When I think about what this place was supposed to be, the phrase that most comes to mind is "Suppose They Gave a War and Nobody Came".

There's a famous invocation of the line (though a misquote) which follows up with Why then, the war would come to you.

It was this utopian vision of curating a rationalist garden of eden where nice people were nice to each other and came up with solutions to problems rationally,

No. I don't think that's what Zorba or anyone else ever envisioned this place being. That's purely a projection by you. Funny, you and Hlynka are sounding awfully alike lately.

This has clearly failed, and the rules have become the boot on the neck

There is no boot on your neck. There are rules like in almost every forum about not just slagging people off and shitting the place up with low-effort hot takes.

of people trying to find actual workable solutions, because people have weaponized our empathy against finding solutions.

Seriously, what "workable solutions" have you ever proposed? Raging about how much you hate your enemies is not a solution. If you were proposing solutions, you would not be modded (unless your "workable solution" is something like "treat my enemies like the zombies they are, with headshots").

The most fragile perspective dictates what is "charitable" or "kind", and the most dysfunctional deeply felt priorities prevents any solutions.

You are trying to characterize us as letting wokes and snowflakes dictate the norms of discourse here? Bullshit. Give me specific examples.

As someone who does run against the rules fairly often for being too spicy, it isn't something I have any complaints about. I just sometimes forget which ruleset I am under.

My only complaints are what would happen when new mods come up, but that hasn't happened yet.

When I think about what this place was supposed to be, the phrase that most comes to mind is "Suppose They Gave a War and Nobody Came". It was this utopian vision of curating a rationalist garden of eden where nice people were nice to each other and came up with solutions to problems rationally, and promoted pro-social norms of continuing to be nice and solve problems rationally.

This is definitely not true, and if you had those inflated expectations then clearly you haven't been paying attention to the history of the Motte. This place has always been a haven for witches, and the mods and long term folks have been very clear eyed and open about that.

This has clearly failed, and the rules have become the boot on the neck of people trying to find actual workable solutions, because people have weaponized our empathy against finding solutions.

You're being extremely dramatic here. Sure the Motte could be bigger, have better discourse, etc etc. But you're still here aren't you? Where else on the internet can you have the same quality of conversations, be able to tell the truth without worrying about being banned immediately?

I'm sure there are other pockets of free speech and truth-seeking on the internet, but the Motte is still one, and an important one. What we're doing here is worth it, and again if you truly felt like this whole endeavor has failed then I don't think you would be here.

be able to tell the truth without worrying about being banned immediately?

Are the list of bans still publicly available? You should see my name their amply. Sometimes justified. Too often not IMHO.
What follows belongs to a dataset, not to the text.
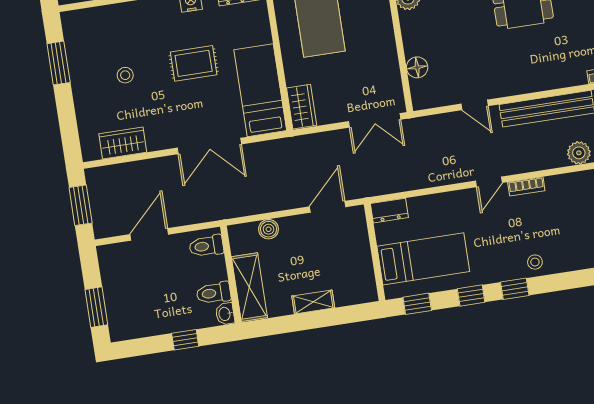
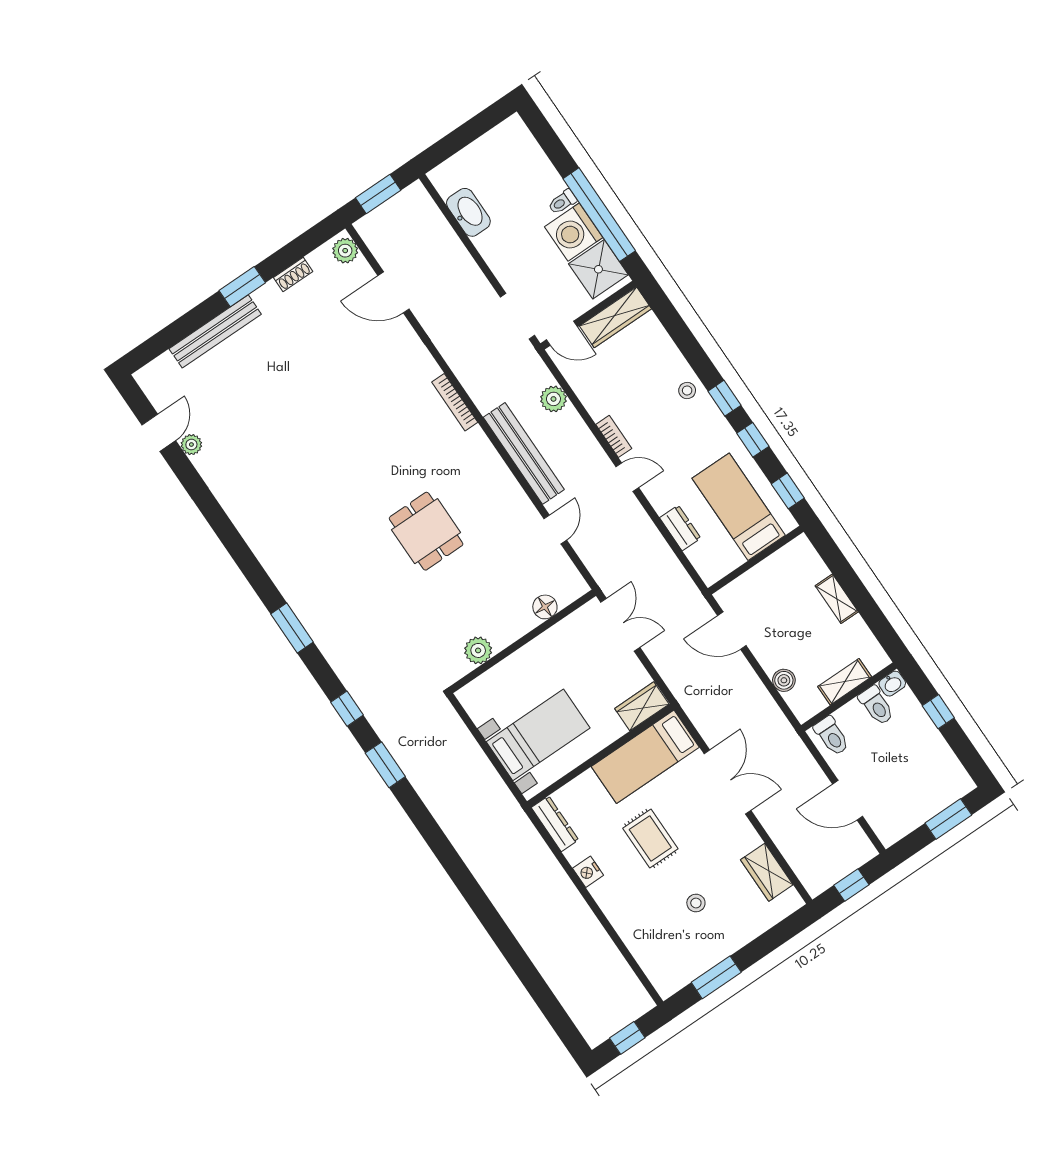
window: (81, 205) -> (851, 885), width x0.67
dresser: (389, 211) -> (680, 528), moved
shelving: (249, 287) -> (845, 682), width x0.67, depth x0.75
That's the answer to your question. Not here.

You have a ton of warnings, and two bans here. I defy you or anyone else to defend those as being anything other than low-quality shit-takes. You have never been banned because you were speaking truths that we can't handle. You've been banned because you want to do exactly the same thing that raging wokes do everywhere else - scream and spit venom.

I stand by my thoughts that the first ban was absolutely unjustified, and my response was perfectly valid and called for. After that I stopped giving a shit and the second was on purpose.